Help / advice needed!!!
I met my fiance 7 years ago. He has 2 sons from previous relationship. One is now 14 the other is age 8. We have a son aged 4. All boys but all at different stages in their development. The 14 year old has his own Xbox which my fiancée bought him when we were dating and our finances weren’t entwined. The 8 year old has access to my nephews Xbox (he is also 14) which he used to bring round when he was younger to play Xbox with my 14 year old step son. He doesn’t do this any longer because they prefer to play online and my brother got rich and bought my nephew a ridiculously over expensive games room kitted out with so many mod-cons he never wants to leave it! Anyway, the issue is my 4 year old who loves and adores my step sons wants their attention and wants to be like his brothers. My son likes to play Minecraft and wobbly life because that’s what the 8 year old used to play so naturally he wants to be like them. They’d play together on one Xbox. The 14 year old has his own Xbox and plays uninterrupted with my nephew online. The 8 year old is very difficult to please and now seems to only want to play Fortnite! I have now banned Fortnite because of my 4 year old. He wants to be a big boy like his brothers and I don’t feel it’s appropriate give it’s a rating of 12. So this now causes problems. The 8 year old sulks essentially and is now saying he doesn’t want to come over to see us. My other half feels he should have his own Xbox but that means they will essentially ignore my son and shut themselves away from him. I force them off at lunchtime for a minimum of 2 hours so we can actually spend time as a family. We also go out but the 8 year old sulks and complains frequently that he’s bored. It’s incredibly frustrating. The 14 year old gives us very little trouble and is largely compliant and easy going about everything but my 8 year old is proving to be really difficult to manage. My 4 year old adores him and just wants him to play with him constantly. My finance feels the 14 year old gets it his own way cos it’s “his” Xbox and the 8 and 4 year old have to share one.
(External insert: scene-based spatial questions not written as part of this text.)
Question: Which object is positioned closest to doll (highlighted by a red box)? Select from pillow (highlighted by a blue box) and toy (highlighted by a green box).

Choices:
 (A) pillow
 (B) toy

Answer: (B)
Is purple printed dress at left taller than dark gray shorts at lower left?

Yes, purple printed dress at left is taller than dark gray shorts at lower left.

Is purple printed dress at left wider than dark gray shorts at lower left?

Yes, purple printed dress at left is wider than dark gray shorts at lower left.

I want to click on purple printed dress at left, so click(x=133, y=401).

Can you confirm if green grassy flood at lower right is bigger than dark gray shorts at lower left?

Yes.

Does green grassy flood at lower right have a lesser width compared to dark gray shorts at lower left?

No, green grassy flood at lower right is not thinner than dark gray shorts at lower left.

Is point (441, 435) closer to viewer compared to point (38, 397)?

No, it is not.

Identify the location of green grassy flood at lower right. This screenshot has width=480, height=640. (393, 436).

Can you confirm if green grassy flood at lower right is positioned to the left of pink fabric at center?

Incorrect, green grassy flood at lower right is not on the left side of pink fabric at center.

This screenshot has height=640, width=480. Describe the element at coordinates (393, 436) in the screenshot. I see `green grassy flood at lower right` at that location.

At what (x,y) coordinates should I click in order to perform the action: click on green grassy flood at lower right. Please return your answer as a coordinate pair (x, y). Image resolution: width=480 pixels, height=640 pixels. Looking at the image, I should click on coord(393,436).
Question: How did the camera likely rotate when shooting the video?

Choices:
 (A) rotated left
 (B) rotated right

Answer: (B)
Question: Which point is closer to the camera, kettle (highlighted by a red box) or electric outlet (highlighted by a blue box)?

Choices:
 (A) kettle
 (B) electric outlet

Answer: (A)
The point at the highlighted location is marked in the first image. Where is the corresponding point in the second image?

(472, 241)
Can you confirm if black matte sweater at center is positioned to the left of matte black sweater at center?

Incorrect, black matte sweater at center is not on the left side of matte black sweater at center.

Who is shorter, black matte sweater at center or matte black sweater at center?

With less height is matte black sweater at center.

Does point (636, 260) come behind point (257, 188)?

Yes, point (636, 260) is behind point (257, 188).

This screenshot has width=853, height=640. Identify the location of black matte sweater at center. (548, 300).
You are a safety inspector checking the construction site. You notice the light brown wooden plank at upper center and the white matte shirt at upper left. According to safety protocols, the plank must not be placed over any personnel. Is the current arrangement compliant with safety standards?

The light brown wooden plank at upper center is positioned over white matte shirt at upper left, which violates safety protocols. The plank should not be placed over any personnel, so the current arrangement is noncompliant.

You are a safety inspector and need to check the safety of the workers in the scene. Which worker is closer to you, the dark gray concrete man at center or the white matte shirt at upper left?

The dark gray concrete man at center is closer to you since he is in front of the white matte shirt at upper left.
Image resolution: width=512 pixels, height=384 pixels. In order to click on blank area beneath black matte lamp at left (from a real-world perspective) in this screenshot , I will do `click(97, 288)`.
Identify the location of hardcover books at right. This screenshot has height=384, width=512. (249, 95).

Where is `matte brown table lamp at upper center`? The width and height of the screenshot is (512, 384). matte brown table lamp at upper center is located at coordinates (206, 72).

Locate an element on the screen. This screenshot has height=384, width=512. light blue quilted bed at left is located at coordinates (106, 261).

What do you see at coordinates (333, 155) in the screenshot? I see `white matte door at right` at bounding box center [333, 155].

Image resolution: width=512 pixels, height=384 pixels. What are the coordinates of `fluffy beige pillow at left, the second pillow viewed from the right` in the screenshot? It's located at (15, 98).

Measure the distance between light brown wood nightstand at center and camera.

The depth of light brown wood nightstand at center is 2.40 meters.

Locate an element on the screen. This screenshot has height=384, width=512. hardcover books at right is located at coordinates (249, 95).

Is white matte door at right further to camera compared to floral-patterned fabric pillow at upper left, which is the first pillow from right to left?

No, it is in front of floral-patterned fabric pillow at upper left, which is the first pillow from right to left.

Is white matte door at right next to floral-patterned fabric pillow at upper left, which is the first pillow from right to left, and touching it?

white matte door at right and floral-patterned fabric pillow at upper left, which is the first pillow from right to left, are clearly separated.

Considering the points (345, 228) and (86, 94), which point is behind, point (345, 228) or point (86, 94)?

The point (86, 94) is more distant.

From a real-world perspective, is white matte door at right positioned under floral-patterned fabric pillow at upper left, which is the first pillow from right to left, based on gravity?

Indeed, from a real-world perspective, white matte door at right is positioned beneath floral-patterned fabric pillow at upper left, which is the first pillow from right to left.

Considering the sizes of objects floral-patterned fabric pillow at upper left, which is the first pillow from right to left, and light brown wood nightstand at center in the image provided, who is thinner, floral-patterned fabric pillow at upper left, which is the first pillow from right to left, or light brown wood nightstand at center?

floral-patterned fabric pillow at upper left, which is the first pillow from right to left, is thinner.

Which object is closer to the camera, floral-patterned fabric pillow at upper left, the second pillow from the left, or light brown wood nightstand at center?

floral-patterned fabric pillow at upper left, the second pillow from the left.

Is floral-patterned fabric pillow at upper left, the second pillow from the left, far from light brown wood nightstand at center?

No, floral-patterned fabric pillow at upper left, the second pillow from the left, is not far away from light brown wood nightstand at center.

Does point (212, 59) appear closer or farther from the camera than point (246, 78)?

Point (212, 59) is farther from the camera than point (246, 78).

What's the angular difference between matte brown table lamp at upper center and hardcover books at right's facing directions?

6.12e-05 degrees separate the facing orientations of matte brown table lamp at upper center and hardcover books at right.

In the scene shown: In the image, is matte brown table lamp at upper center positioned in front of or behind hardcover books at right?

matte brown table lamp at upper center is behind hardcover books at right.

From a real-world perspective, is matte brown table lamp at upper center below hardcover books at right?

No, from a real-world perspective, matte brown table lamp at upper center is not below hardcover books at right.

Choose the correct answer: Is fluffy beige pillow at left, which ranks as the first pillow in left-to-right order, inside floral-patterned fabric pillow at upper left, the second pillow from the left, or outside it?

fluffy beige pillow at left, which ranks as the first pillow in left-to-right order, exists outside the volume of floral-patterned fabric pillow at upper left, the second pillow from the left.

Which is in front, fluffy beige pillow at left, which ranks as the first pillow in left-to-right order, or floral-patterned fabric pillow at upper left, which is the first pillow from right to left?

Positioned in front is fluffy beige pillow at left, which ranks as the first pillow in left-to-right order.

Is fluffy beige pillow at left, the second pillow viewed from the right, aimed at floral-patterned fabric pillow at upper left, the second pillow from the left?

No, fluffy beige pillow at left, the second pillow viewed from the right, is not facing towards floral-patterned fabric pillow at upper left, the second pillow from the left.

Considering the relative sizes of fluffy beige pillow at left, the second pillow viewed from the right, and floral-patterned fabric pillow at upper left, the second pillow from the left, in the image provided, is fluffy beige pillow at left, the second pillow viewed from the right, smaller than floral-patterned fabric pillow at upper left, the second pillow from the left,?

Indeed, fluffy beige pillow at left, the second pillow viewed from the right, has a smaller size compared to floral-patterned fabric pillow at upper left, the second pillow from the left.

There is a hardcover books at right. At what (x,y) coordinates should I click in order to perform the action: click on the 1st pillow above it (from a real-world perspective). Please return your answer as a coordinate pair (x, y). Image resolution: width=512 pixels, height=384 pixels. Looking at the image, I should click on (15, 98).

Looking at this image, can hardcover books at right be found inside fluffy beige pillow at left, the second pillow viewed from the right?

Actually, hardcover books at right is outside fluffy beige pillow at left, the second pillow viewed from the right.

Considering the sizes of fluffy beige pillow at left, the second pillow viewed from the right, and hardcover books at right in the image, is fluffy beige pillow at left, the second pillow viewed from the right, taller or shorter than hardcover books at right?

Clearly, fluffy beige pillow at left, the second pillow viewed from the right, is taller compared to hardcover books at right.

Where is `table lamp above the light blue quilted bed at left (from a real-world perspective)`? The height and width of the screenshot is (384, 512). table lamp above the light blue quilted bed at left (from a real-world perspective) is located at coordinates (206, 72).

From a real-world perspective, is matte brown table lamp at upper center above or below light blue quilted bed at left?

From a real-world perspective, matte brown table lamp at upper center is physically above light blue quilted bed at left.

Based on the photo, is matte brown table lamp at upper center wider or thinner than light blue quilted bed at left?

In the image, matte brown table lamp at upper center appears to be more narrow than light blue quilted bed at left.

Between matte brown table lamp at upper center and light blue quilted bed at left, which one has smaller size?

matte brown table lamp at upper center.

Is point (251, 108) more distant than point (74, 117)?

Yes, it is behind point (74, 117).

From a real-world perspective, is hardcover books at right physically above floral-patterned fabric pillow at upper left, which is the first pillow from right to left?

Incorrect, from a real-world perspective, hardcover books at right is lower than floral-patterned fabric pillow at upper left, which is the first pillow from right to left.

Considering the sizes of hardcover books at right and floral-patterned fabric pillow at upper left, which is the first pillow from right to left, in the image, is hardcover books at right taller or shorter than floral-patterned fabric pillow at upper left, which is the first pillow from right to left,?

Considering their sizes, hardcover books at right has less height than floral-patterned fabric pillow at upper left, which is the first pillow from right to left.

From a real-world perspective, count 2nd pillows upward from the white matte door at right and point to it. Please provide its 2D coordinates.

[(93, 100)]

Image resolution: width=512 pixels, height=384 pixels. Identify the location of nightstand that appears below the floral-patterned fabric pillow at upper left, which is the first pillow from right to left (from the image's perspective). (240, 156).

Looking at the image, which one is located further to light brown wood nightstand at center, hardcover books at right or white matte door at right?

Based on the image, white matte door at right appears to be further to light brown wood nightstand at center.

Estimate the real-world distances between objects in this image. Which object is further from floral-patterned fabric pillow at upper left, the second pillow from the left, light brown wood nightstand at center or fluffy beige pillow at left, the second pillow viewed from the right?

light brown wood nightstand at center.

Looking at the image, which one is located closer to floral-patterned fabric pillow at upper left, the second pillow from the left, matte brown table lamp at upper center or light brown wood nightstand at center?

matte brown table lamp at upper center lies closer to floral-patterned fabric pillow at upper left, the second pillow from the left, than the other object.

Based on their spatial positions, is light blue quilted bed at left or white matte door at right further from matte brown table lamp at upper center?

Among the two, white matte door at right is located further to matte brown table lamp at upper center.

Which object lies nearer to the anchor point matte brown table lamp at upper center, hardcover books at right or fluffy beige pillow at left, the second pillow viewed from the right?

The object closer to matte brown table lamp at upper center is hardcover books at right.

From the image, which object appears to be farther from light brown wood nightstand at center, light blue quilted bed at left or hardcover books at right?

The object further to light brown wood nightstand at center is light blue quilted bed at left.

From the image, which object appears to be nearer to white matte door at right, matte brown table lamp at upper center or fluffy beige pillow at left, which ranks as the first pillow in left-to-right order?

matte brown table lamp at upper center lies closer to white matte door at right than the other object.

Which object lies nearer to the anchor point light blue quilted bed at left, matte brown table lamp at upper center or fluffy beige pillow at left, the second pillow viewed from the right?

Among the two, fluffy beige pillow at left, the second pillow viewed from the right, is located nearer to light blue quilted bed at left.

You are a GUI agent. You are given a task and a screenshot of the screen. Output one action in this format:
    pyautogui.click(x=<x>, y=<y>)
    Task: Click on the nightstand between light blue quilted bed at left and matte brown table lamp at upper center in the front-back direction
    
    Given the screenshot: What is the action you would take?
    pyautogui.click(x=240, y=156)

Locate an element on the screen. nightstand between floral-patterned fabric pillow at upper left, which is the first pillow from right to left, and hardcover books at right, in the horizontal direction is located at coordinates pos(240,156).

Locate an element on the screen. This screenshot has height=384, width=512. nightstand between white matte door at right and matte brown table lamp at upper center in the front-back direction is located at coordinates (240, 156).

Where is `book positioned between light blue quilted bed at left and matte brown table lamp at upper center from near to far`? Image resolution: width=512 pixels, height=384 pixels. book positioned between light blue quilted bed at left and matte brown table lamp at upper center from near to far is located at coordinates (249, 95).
I allow my son to play with the 8 year old as a treat at the weekends. When they go home he no longer plays. I do not feel it appropriate for a 4 year old to be playing Xbox but at the same time I want him to be playing with his brothers and happy so I’m torn completely. Also, I want my 2 step sons to be happy and do what they want to do and understand they won’t want to play with my 4 year old all weekend. It’s a difficult balancing act and any advice will be valued!
I should add, the 8 year old does not have his own Xbox at home at his mothers but does have a Nintendo switch and they with us for 1 over night stay a week due to distance. There is no younger sibling at home which needs priority (so he gets everything his own way) and he has to travel an hour in the car each week to come over so I have considered this as a factor in why he shows reluctance and moans!